Bounding box coordinate data:
##############################
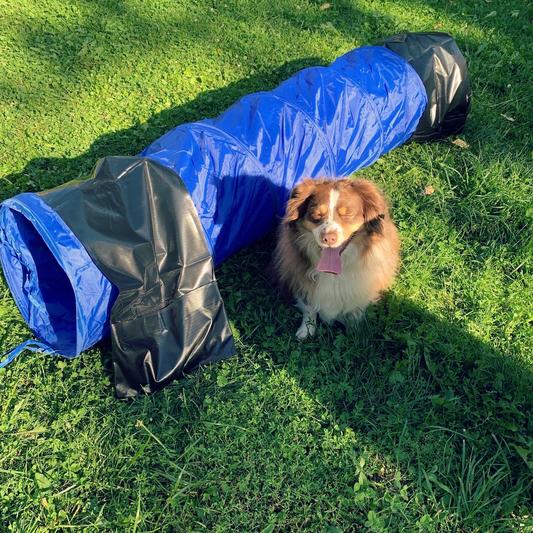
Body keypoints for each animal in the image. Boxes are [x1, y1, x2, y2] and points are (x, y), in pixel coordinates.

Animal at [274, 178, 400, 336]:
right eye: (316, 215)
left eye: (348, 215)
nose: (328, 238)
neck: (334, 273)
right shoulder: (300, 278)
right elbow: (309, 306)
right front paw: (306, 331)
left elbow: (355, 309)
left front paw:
##############################
THE TASK:
Respond with only the number of lines in the data that include the string "right".

THE COMPLETED TASK:
4